23. Söz 4. Noktada geçen "Yoksa bir sinekten vaveyla eden ahmak ve haylaz bir çocuk gibi ben kuvvetimle bu kabil-i teshir olmayan ve bin derece ondan kuvvetli olan acip şeyleri ve ademleri teshir ediyorum ve fikir ve tedbirimle kendime itaat ettiriyorum deyip küfran-ı nimete sapmak insaniyetin fıtratı asliyyesine zıt olduğu gibi şiddetli bir azaba kendini müstahak eder." kısmını nasıl anlamalıyız
Üstad Hazretleri burada teşbihle bir hakikati beyan etmiş. Kâinatta bizim irademiz ve gücümüz dışında birçok olay var. Hatta şuurumuzun dahi taalluk etmediği olaylar var. Fakat perde arkasında ise bu sistemi kuran ve insanların hizmetine sunan bir irade var. Ve O irade olmasaydı insan kendi aklıyla, gücüyle, iradesiyle hiçbir şey yapamazdı.
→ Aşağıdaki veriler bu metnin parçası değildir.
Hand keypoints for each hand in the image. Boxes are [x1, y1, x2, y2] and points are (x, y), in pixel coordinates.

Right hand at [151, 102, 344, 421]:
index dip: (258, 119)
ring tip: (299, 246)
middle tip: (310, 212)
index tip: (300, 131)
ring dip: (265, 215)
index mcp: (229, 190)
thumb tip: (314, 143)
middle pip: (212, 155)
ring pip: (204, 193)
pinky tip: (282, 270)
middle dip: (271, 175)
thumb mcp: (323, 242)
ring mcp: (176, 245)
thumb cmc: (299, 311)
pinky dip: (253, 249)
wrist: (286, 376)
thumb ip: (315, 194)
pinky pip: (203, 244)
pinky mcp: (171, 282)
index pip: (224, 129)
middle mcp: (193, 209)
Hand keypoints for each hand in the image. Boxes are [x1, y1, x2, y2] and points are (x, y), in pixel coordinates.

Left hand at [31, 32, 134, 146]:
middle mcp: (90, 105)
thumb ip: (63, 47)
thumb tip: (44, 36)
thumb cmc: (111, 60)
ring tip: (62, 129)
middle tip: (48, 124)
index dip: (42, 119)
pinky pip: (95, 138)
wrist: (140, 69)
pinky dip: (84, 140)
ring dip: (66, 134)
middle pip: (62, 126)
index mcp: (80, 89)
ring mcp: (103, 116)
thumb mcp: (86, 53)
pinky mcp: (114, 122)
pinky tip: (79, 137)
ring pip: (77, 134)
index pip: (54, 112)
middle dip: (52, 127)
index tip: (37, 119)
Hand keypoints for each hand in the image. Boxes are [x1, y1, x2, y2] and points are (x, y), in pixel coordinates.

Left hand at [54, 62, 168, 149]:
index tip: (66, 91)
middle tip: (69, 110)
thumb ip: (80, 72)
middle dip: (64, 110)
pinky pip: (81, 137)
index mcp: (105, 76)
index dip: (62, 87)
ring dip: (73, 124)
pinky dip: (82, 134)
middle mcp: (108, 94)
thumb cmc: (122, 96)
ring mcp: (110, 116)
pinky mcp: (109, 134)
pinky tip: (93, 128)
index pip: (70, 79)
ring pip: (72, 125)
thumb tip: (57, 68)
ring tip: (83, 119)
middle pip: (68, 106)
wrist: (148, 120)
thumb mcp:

Mesela yürüngemiz, Dünya'nın 21-23 derece eğikliği, atmosfer gazlarındaki denge bunların harikuladeliği ve sağladığı sonuçlarda insanın en ufak bir etkisi yoktur. Şimdi insan "haylaz çocuk gibi ben kuvvetimle bunu yönetiyorum" derse elbette çocuktur der ve geçeriz.
Burada Bediüzzaman Hazretleri bir insanın kendi aklıyla güneşi, ayı, atmosferi ve kendisinin iradesi olmadığı halde kendisine nisbetle ben yapıyorum derse sözlerine itibar edilmeyen haylaz bir çocuktan farkının olmadığını ifade ediyor.
Ayrıca böyle söyleyen bir insan kendisine ihsan edilmiş olan nimetleri görmemek ve şükr etmemekle küfran-ı nimete sapmış olur. İnsan yaratılışının gereği olarak ihsana karşı minnet duyması ve teşekkür etmesi gerekir. Fakat insanın bu nimetleri görememesi, şükr edemeyişi ve bu nimetleri kendi kuvvetiyle yönettiği gibi vehme kapılması fıtratına terstir. Ayrıca kendisine lutf edilen umumi nimetleri fark etmeden kendi kuvvetiyle hizmet ettirdiğini iddia eden insan elbette cehennemi kendi eliyle hak etmiş olur.